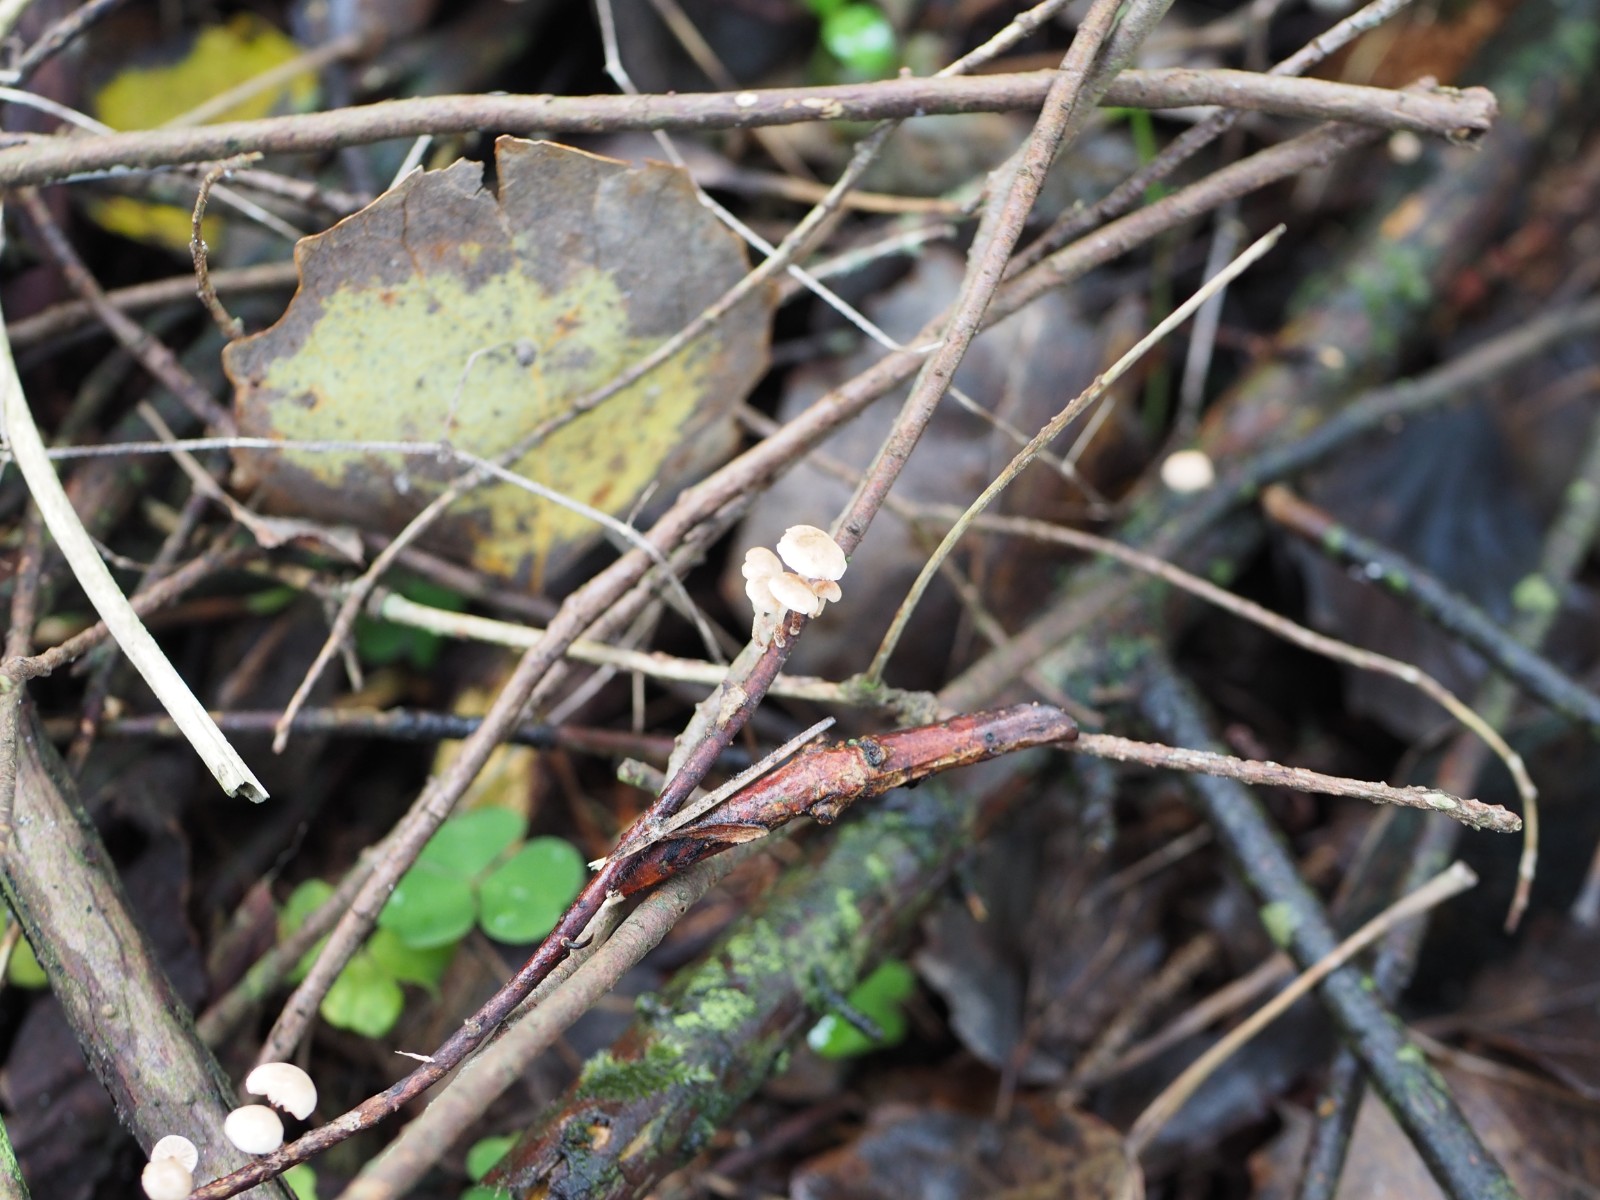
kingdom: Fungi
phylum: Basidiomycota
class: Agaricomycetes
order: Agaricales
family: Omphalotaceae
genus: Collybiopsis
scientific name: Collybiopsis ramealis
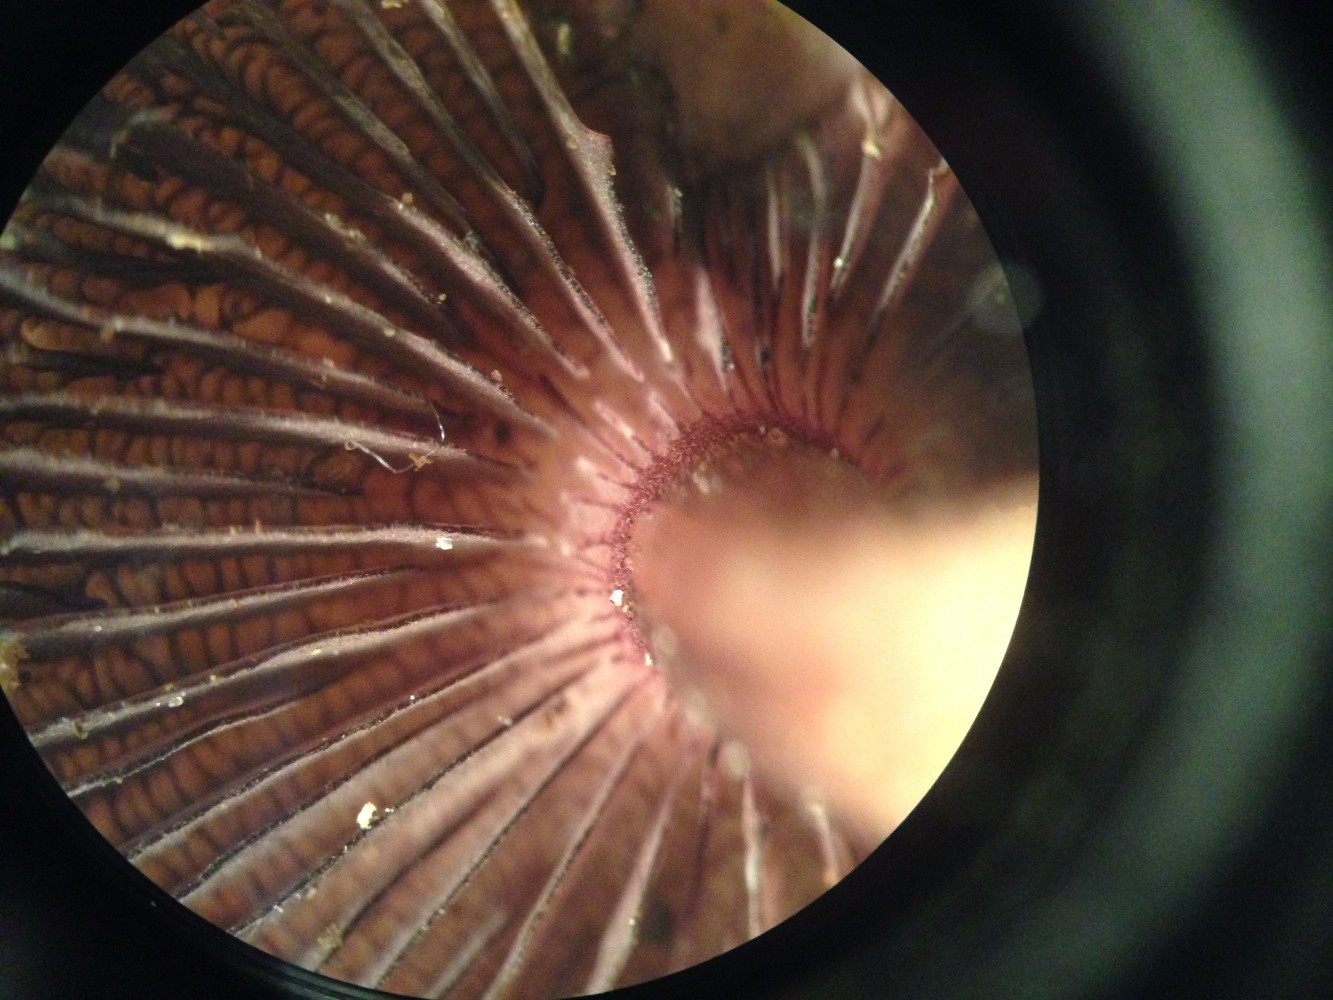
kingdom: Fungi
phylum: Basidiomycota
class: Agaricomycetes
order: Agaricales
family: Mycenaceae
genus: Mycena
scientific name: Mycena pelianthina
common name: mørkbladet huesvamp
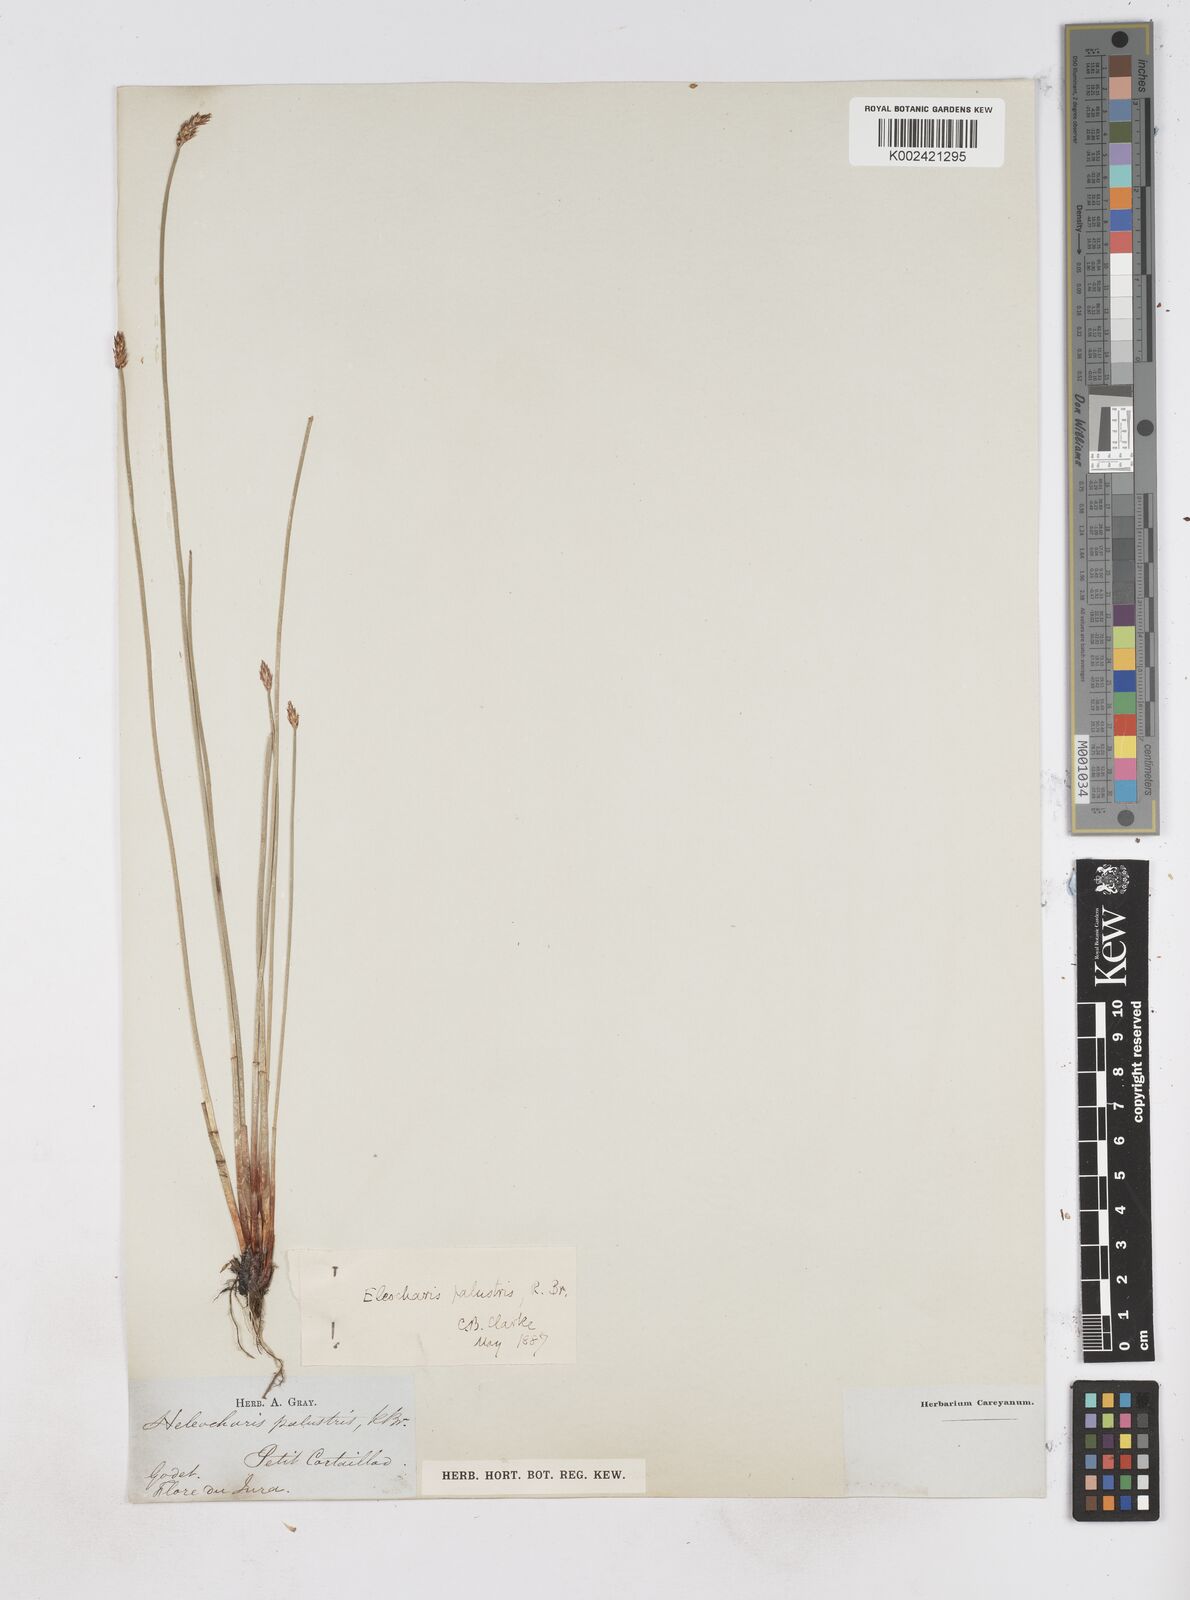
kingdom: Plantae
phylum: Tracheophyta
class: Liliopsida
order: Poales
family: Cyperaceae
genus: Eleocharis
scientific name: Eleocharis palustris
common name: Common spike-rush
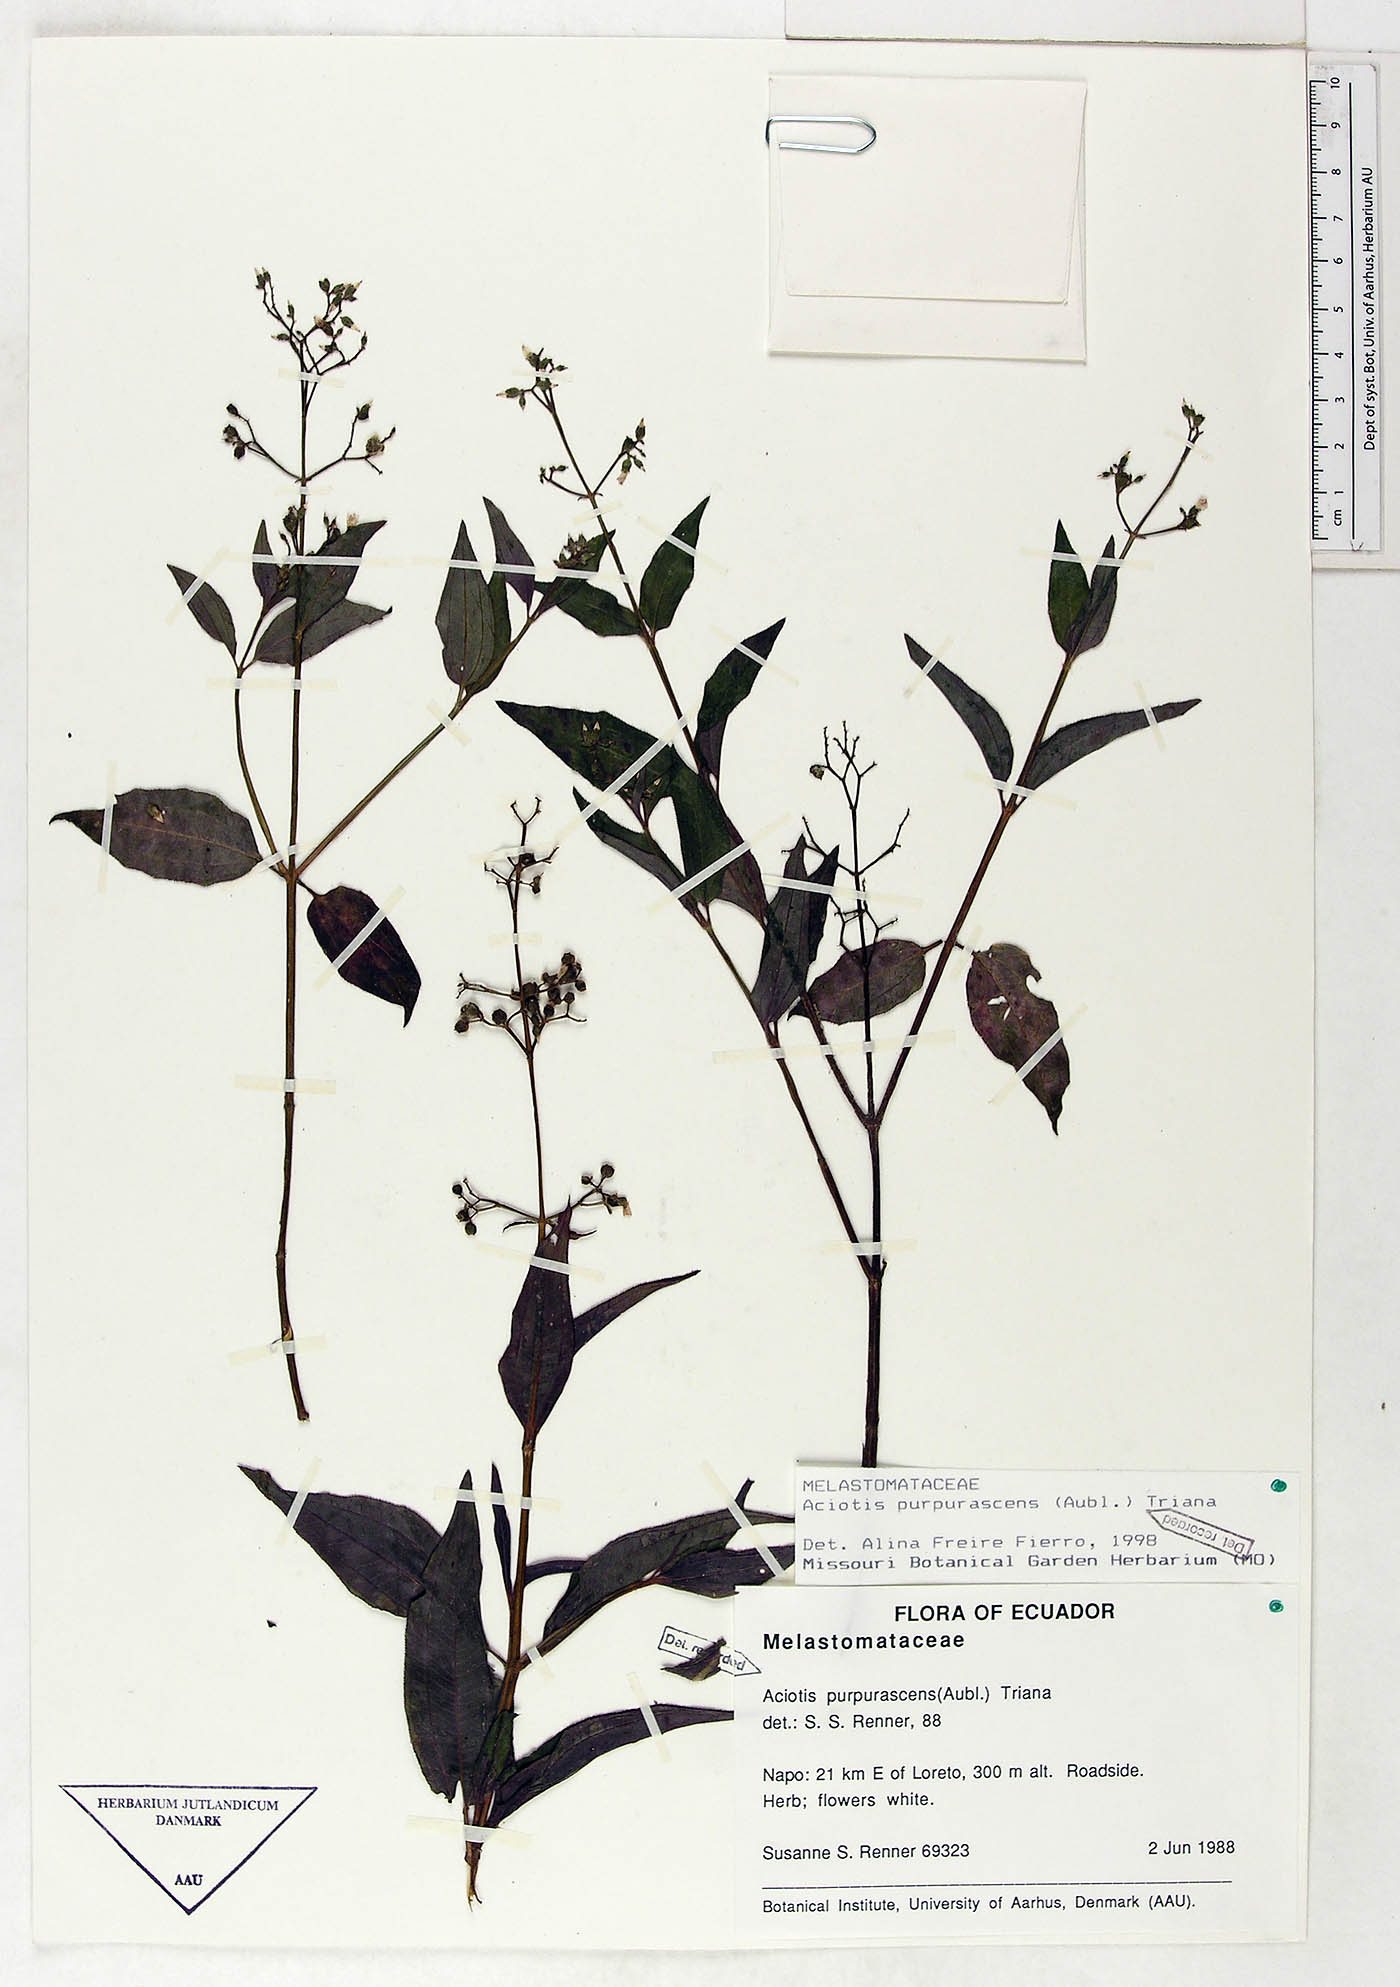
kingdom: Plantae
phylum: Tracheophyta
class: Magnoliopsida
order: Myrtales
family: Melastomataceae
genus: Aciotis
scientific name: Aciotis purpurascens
◆ ◆ ◆ ◆ ◆
__Task to complete__:
Reproduce every line of text from the material above without any changes, leaving out the pictures.

__Response below__:
kingdom: Fungi
phylum: Basidiomycota
class: Agaricomycetes
order: Agaricales
family: Omphalotaceae
genus: Collybiopsis
scientific name: Collybiopsis ramealis
kingdom: Fungi
phylum: Basidiomycota
class: Agaricomycetes
order: Agaricales
family: Mycenaceae
genus: Mycena
scientific name: Mycena pelianthina
common name: mørkbladet huesvamp
kingdom: Plantae
phylum: Tracheophyta
class: Liliopsida
order: Poales
family: Cyperaceae
genus: Eleocharis
scientific name: Eleocharis palustris
common name: Common spike-rush
kingdom: Plantae
phylum: Tracheophyta
class: Magnoliopsida
order: Myrtales
family: Melastomataceae
genus: Aciotis
scientific name: Aciotis purpurascens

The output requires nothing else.